Bajo la dirección del Chef Ejecutivo Charly García, la iniciativa reúne el trabajo conjunto de especialistas en nutrición y bienestar para desarrollar una experiencia culinaria que va más allá de la alimentación. El objetivo es promover una conexión más consciente con el cuerpo, la mente y el origen de cada ingrediente, convirtiendo cada comida en parte de un camino de transformación personal.
The Nourishing Biome se expresa a través de seis conceptos gastronómicos, cada uno con una identidad culinaria y un diseño arquitectónico propio. Estos espacios fueron concebidos para complementar la experiencia sensorial de los huéspedes y reforzar la idea de que el bienestar también comienza en la mesa.

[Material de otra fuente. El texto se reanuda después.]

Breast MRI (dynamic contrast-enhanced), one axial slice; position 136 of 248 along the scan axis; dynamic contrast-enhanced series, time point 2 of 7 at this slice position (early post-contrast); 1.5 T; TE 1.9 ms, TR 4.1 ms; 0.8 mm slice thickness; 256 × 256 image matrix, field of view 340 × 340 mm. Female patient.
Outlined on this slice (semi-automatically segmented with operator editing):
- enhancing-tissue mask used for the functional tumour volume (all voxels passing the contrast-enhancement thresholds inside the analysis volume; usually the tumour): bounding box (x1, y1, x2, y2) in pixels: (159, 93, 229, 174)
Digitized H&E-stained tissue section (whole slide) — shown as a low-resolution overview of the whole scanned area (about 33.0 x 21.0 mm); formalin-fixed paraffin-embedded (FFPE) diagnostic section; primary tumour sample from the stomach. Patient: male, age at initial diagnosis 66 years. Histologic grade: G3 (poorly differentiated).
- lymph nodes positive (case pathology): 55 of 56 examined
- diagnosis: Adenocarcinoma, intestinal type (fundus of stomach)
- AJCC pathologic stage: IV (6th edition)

Más que una tendencia gastronómica, esta iniciativa refleja la visión de Palmaïa de integrar el bienestar en cada aspecto de la experiencia del huésped. En este sentido, la gastronomía se convierte en una herramienta para cultivar el equilibrio físico, emocional y mental, posicionando a la alimentación consciente como un elemento esencial de su propuesta de hospitalidad de lujo.
Con The Nourishing Biome, Palmaïa – The House of AïA invita a los viajeros a redescubrir el acto de comer como una práctica de atención plena, donde cada bocado es una oportunidad para nutrir el cuerpo y el espíritu en armonía con el entorno natural que lo rodea.